The siblings' letters for mercy form part of a document filed last week by Banton's legal team seeking a reduced sentence for the Jamaican artiste, who is facing 15 years to life behind bars. The letters are also among others penned by the likes of renowned actor Danny Glover, NBA player Etan Thomas, Vibe Magazine editor-at-large Rob Kenner and reggae artiste Stephen Marley.
Reggae artiste Buju Banton and members of his legal team heading to court in Tampa, Florida for his retrial in February this year. (Photo: Paul Henry)
In their letters, the children pour out their hearts, as they explain what their father, whose real name is Mark Myrie, means to them.
"My father is a great person. He always make us smile when he is around...," said Jahazeil, 14. "I love my father so much. He always care about us and encourages us to do the best we can and I miss him because there is no father like him."
Banton's daughter Jodian, who at 21 is the artiste's eldest child, noted in her letter: "My father is a very hardworking man who puts a lot of time — basically his entire life — into his music and family."
Seven-year-old Jahleel, in his letter, said: "My father was always there for me and I will be there for him. He was the only person that understands the way I feel... My father is the world to me, and I am to him."
Eighteen-year-old Shadai described her father as "the backbone of my family".
She added: "Without him many things would not be possible. He is there for myself, my sisters and brothers, both financially and emotionally. He motivates each of us when we feel like the weight of the world is on our shoulders. How then could we picture a comfortable life without our main source of comfort?"
Banton was convicted in February on charges of conspiracy to distribute five or more kilogrammes of cocaine, possession of a firearm in the furtherance of a drug-trafficking crime and using the wires to facilitate a drug-trafficking offence. The conviction follows a first trial in September of last year which ended without the jurors being able to reach a verdict. He was arrested in December 2009, resulting from a covert operation.
Last Thursday, Banton's legal team filed the document asking for a sentence below the mandatory minimum of 15 years behind bars, which the lawyers are contending would be cruel and unusual punishment.
In his letter to the court, Glover describes himself as a friend of Banton's, and noted that the artiste is "considered one of the most influential reggae musicians" and that his "Grammy-Award winning music" addresses every aspect of life and "feeds the heart, mind, body and soul, bringing a message of hope". "Not only is Mr Myrie a great musician with a great deal of work ahead of him," Glover added, "he is also a role model, philanthropist, and spiritual leader of the community."

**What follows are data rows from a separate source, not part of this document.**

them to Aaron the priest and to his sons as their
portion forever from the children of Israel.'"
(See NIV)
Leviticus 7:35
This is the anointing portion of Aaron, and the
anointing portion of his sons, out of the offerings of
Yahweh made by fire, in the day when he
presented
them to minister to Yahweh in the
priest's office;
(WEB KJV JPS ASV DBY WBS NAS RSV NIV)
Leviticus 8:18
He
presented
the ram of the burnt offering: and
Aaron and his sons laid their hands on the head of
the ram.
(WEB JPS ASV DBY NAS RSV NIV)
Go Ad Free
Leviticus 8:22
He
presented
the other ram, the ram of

Noted Kenner of Vibe Magazine: "He is religious and has travelled to the Holy Land to attend prayers in Golgotha Ethiopian Monastery, Jerusalem. Mark Myrie is one of the leading voices of his generation. His music sheds light on such issues as the unrelenting violence and abject poverty pervasive in the Third World."

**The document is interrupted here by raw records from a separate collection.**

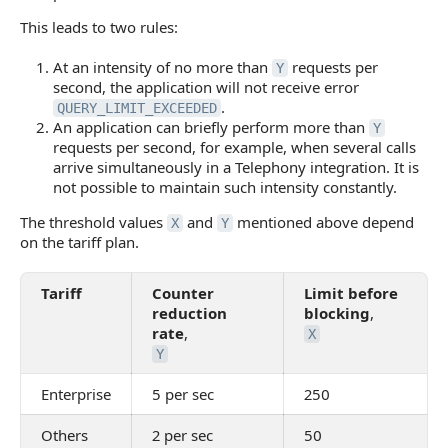
This leads to two rules:
At an intensity of no more than
requests per
Y
second, the application will not receive error
.
QUERY_LIMIT_EXCEEDED
An application can briefly perform more than
Y
requests per second, for example, when several calls
arrive simultaneously in a Telephony integration. It is
not possible to maintain such intensity constantly.
The threshold values
and
mentioned above depend
X
Y
on the tariff plan.
Tariff
Counter
Limit before
reduction
blocking
,
rate
,
X
Y
Enterprise
5 per sec
250
Others
2 per sec
50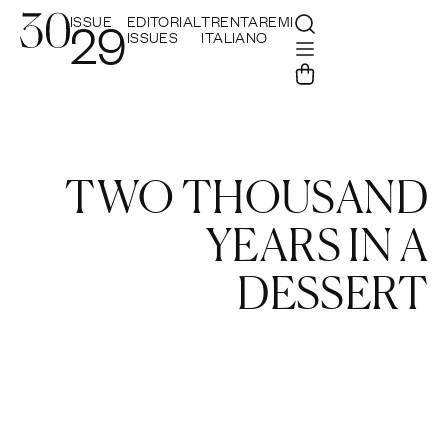
ISSUE
EDITORIAL
TRENTAREMI
29
ISSUES
ITALIANO
TWO THOUSAND
YEARS IN A
DESSERT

Meanwhile, Marley, the son of reggae icon Bob Marley, said that Banton was like a brother to him and asked the judge to be "compassionate to Mark".

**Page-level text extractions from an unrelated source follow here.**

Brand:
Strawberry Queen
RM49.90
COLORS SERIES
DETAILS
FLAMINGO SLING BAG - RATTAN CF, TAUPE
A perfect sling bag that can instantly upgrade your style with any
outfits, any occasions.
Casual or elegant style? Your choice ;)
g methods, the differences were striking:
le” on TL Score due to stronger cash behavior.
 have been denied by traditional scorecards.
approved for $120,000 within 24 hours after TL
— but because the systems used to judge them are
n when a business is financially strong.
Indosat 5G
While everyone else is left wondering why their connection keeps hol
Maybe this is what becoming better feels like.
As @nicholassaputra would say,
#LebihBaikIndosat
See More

Thomas, who plays for the NBA team Atlanta Hawks, described Banton as "an extremely positive inspiration" in his life and "countless people around the world, especially black men".
Said Thomas: "...His music helped keep me out of trouble and encouraged me to perform to the best of my ability, no matter the challenge. ...It is for this reason I hope to have Mr Myrie included as one of the fathers... in my book on fatherhood: a guide to being a good father. Mr Myrie willingly accepted to participate without any request for financial gain. He is truly a humble man who makes himself accessible to all who reach out to him."